Re. SGML browsers

classic Classic list List threaded Threaded
1 message Options
Reply | Threaded
Open this post in threaded view

Re. SGML browsers

Steven J. DeRose
I appreciate Lee Quin's post re. SGML browsing software,
and especially his caveat that
>you must take what I say with a pinch of salt.

Similar caveat:
 I am the Senior System Architect for EBT, use salt as desired.

I feel I should respond to Lee's posting since I am more familiar
with our products (such as DynaText) and their features.

--------------- On DynaText(tm):

>DynaText is a `cheap and cheerful' SGML browser.

I don't quite know what "cheerful" means for a software product; "cheap"
wouldn't have been my first choice adjective, although our academic discount
gets you the entire software system free except for the normal yearly
maintenance and support charge. This seems a pretty good break to me.

Searching is not actually limited in the ways described --
you can have very long phrase searches if desired, use regular expressions,
control stop/go lists, search for structures of attributes and elements,
as well as search for punctuation, words with or without diacritics, etc.
Readers can make annotations (which Lee mentions), but can also make
hyperlinks (which he mentions only as a SoftQuad feature).

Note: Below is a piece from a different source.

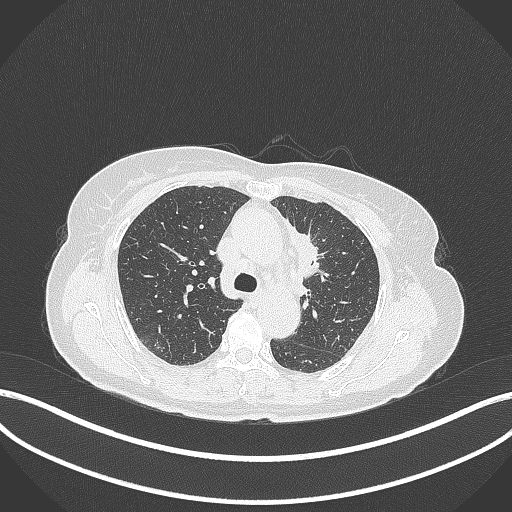
Chest CT, one axial slice; slice 230 of 369 in the series (ordered by position); reconstruction kernel B70f; lung window (W 1500 / L -600 HU); 1 mm slice thickness; 512 × 512 image matrix. Patient: female, 65 years. Case-level facts recorded for this patient, not image findings: clinical TNM (as recorded): T2a N0 M0; histopathological grade: G2-3.
Structures marked on this image (rectangle marked by the reading radiologist):
- lung tumour (recorded histology: adenocarcinoma): box from (x=281, y=219) to (x=324, y=279) px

For graphics, we support a large range of formats, either displayed inline
or accessed via links. Likewise for a wide variety of table DTDs.
An unusual feature of DynaText is that you can format non-tabular markup
as tables when needed. We also support TEX equations embedded in your SGML
documents, and all the major SGML DTDs for equations.

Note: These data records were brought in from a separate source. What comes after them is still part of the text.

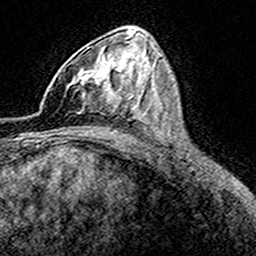
Breast MRI (dynamic contrast-enhanced), one axial slice. Position 94 of 160 along the scan axis. Cropped to one breast. Dynamic contrast-enhanced series, time point 2 of 8 at this slice position (early post-contrast). 3 T. TE 4.6 ms, TR 7.4 ms. 256 × 256 image matrix. Female patient.
Outlined on this slice (semi-automatically segmented with operator editing):
- enhancing-tissue mask used for the functional tumour volume (all voxels passing the contrast-enhancement thresholds inside the analysis volume; usually the tumour): bounding box [x1, y1, x2, y2] px = [67, 48, 116, 114]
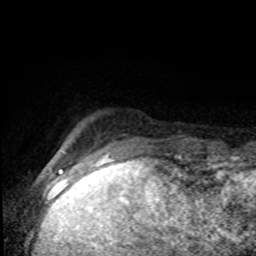
Breast MRI (dynamic contrast-enhanced), one axial slice; position 13 of 80 along the scan axis; cropped to one breast; dynamic contrast-enhanced series, time point 2 of 8 at this slice position (early post-contrast); 1.5 T; TE 4.2 ms, TR 7 ms; 256 × 256 image matrix, field of view 150 × 150 mm. Female patient.
Structures marked on this image (semi-automatic segmentation, software-assisted and operator-edited):
- enhancing-tissue mask used for the functional tumour volume (all voxels passing the contrast-enhancement thresholds inside the analysis volume; usually the tumour): bounding box [x1, y1, x2, y2] px = [121, 135, 176, 155]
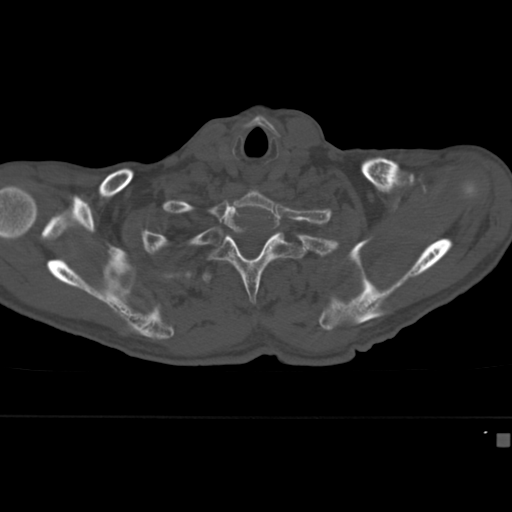
CT including the spine, one axial slice. Slice 346 of 430 in the series (ordered by position). 120 kVp. Bone window (W 1800 / L 400 HU). 1.5 mm slice thickness. 512 × 512 image matrix, field of view 337 × 337 mm. Patient: male, 64 years. Case-level facts recorded for this patient, not image findings: primary cancer: uterus; vertebrae with lytic lesions (as recorded): T1, T4, T5, T7, L5.
Outlined on this slice (semi-automatically segmented with operator editing):
- T2 vertebra: bounding box [x1, y1, x2, y2] px = [206, 233, 306, 304]
- T3 vertebra: [202, 260, 276, 284]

>The main limit of DynaText is that it uses the `Electronic Book' model --
>you `bind' the pages in a single process, so you can't unindex, or change
>documents later, or add documents.

The use of the word "pages" could easily be misunderstood here. We do not
save formatted pages, in the manner, say, of Acrobat(tm). Indeed, I think it
fair to say EBT has been among first and strongest advocates of moving from
fixed pages to a completely dynamic online presentation. You can indeed
"unindex", if that means get your SGML back out. You can also replace or add
documents any time you want (and reader annotations can be automatically
reattached across revisions).

The "bind" issue is more interesting. The only way to view SGML without
a binding process is (by definition) to re-parse each document each time
it is opened for viewing. This is a nice feature. But since SGML itself is
defined in a way that precludes correct parsing if you start in the middle,
you have to parse the *whole* document. So if you want to see the last
part of a 2 MB book, you must wait while the whole thing is read from
your disk or CD to be processed. In the same way, if you want to search
for something and no "binding" has been done, you wait for a serial search
(which requires processing the whole document up to the next hit). These
operations are intrinsically bounded by disk speed and document size.

EBT avoids any such delays by a "make-book" process that builds structural
and full-text indexes. However, most crucially, we do not discard the
SGML information. This means you can search with reference to all the
structural information of your original documents, and you can export any
portion of your "bound" book back to the same SGML structure. This, by the
way, is a major shortcoming of any browser that enforces a particular DTD:
you could of course convert your SGML to HTML or to anything, but then the
hard-earned structural information would be gone (rather defeating the purpose).

>Also -- and this is probably a major irritation for TEI users -- all of
>the documents in a book have to share the same DTD.

EBT's software imposes only SGML's own requirement: A single SGML document
instance must conform to a single DTD -- perhaps not a "major irritation"
for most TEI users. There is no requirement that documents in a collection
share a single DTD. Nevertheless, you can do full-text searches across all
documents, and even set up mappings to treat different element type names
in different documents as synonymous for searching.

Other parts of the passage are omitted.